Londres, 18 juin. Le général de Gaulle, auteur de nombreuses études sur le rôle des chars d’assaut, a prononcé ce soir une allocution à la radio de Londres.  « La France n’a pas peur », a-t-il dit. « Elle a un vaste Empire derrière elle. Elle peut faire bloc avec l’Empire britannique qui continue la lutte. Cette guerre n’est pas tranchée par la bataille de France. Cette guerre est une guerre mondiale…
Foudroyés aujourd’hui par la force mécanique de l’Allemagne, nous pourrons vaincre par une force mécanique supérieure. Le destin du monde est là… »                            Des personnalités se souviennent sans erreur possible de l’avoir entendu :Pierre Mendès-France qui se trouve alors à Bordeaux, André Philip à Cognac, par exemple. D’autres l’ont entendu à l’autre bout de la terre tel que René Thibault à Tokyo, qui capte le message retransmis depuis Saigon, le gouverneur Félix Ebouéen Afrique équatoriale française, ou la garnison française d’EI Kantara. Et combien d’autres encore, connus ou inconnus, tels les cent trente trois marins de l’Ile de Sein ralliés entre le 24 et le 26 juin, ou les dizaines de jeunes gens quittant clandestinement Saint-Jean-de Luz, Brest ou Saint-Malo, sur des bateaux de pêche ou de simples barques dont beaucoup n’arriveront jamais…

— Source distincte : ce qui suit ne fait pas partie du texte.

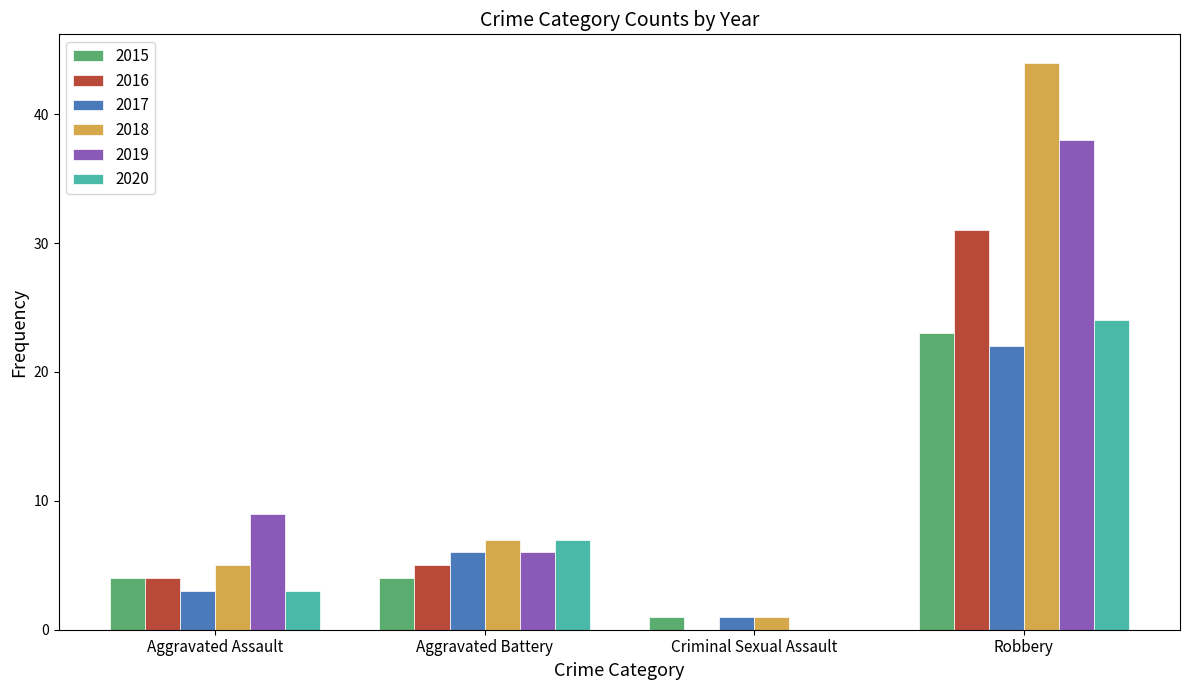

What is the sum of the 2018 values at Aggravated Battery and Aggravated Assault?

12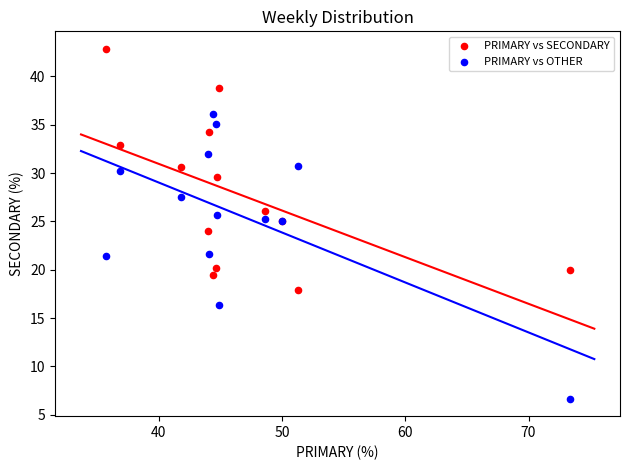

Which series contains the highest Y value?

PRIMARY vs SECONDARY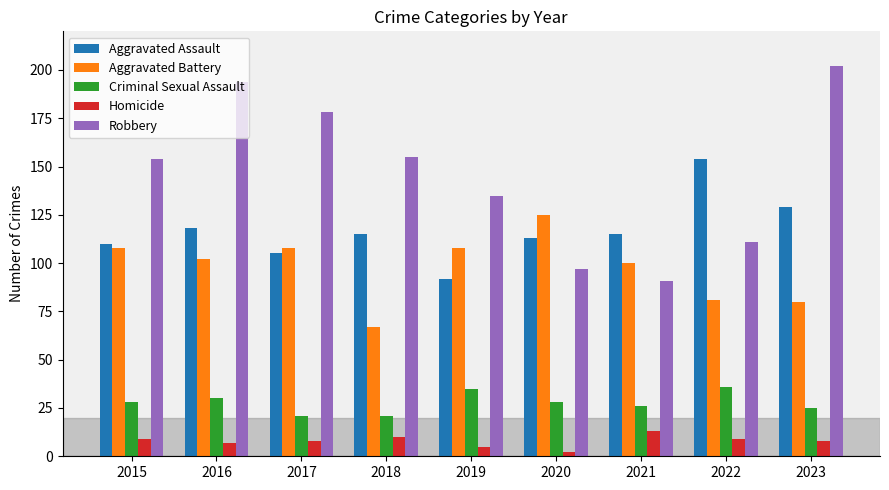

What is the difference between the second highest and second lowest values in the Aggravated Assault series?

24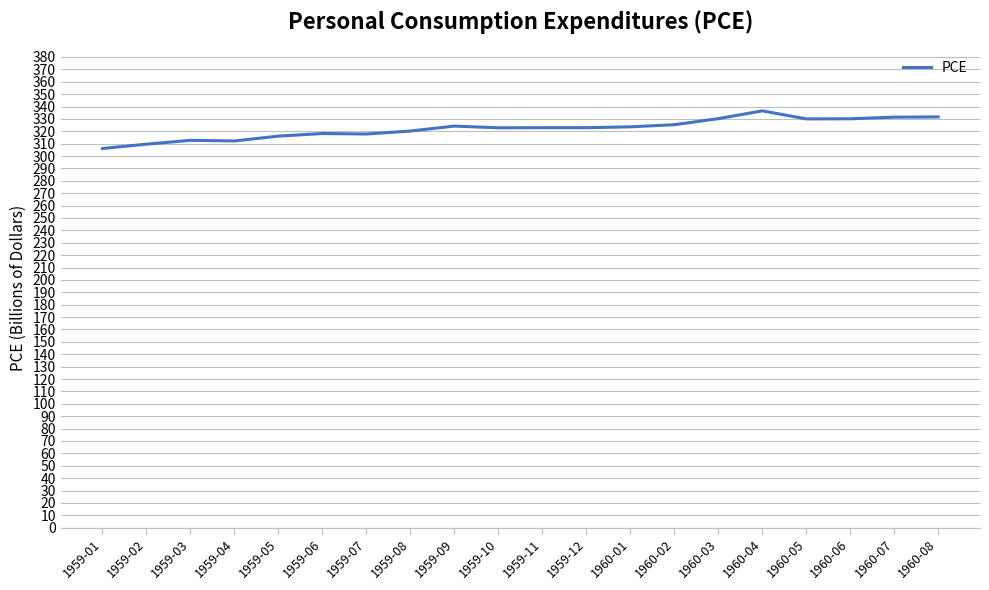

What position from the right is 1959-03?

18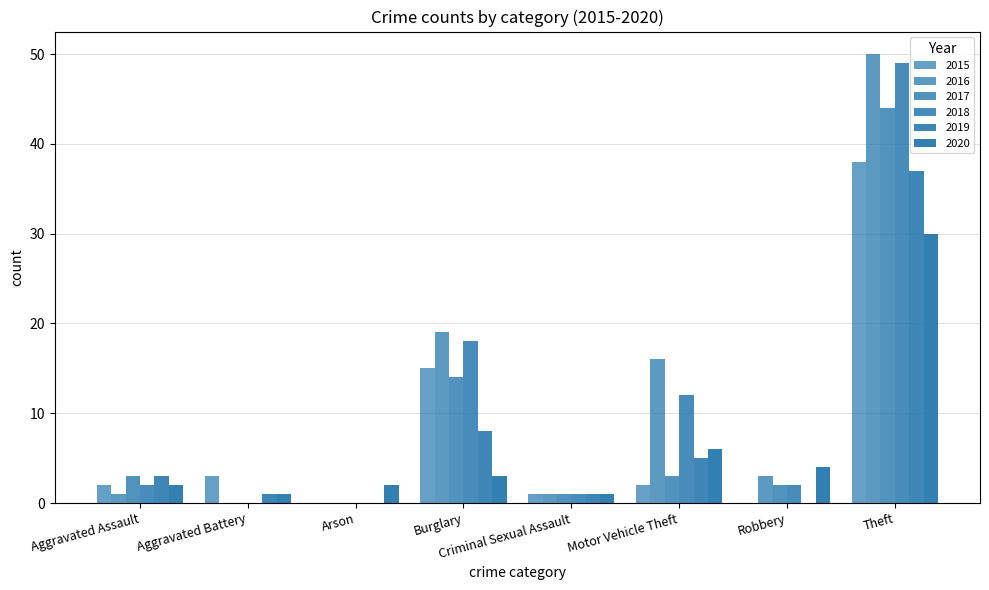

What is the label of the 4th bar from the right?

Criminal Sexual Assault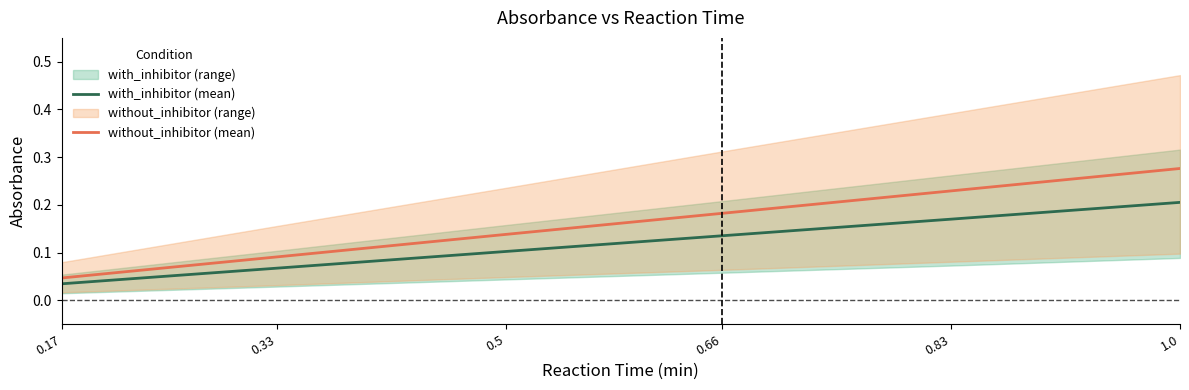

What position from the left is 1.0?

6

Les hommes de l’île de Sein ont été prévenus qu’un général français doit parler à la radio de Londres. Une centaine d’habitants, réunis autour d’un des postes de TSF, entendent le discours du général de Gaulle le 22 juin. Fortement impressionné, chacun retourne chez soi alors que des avions bombardent des cargos qui passent au large. Ainsi, du 19 au 26 juin, 114 habitants que la mobilisation avait écartés à cause de leur âge ou de leur charges de famille, partent de Sein. Plus tard, d’autres rejoindront l’Angleterre par divers moyens. Au total, 124 Sénans quitteront l’Ile de Sein pour la Grande-Bretagne ; le plus âgé a alors 54 ans et le plus jeune 14 ans.

 L’impact de l’appel du 18 juin 1940 du général de Gaulle a permis à certaines personnes (françaises ou même étrangères) de prendre conscience qu’elles pourraient jouer en faveur de la victoire de la France ;  et ont permis la libération de la France.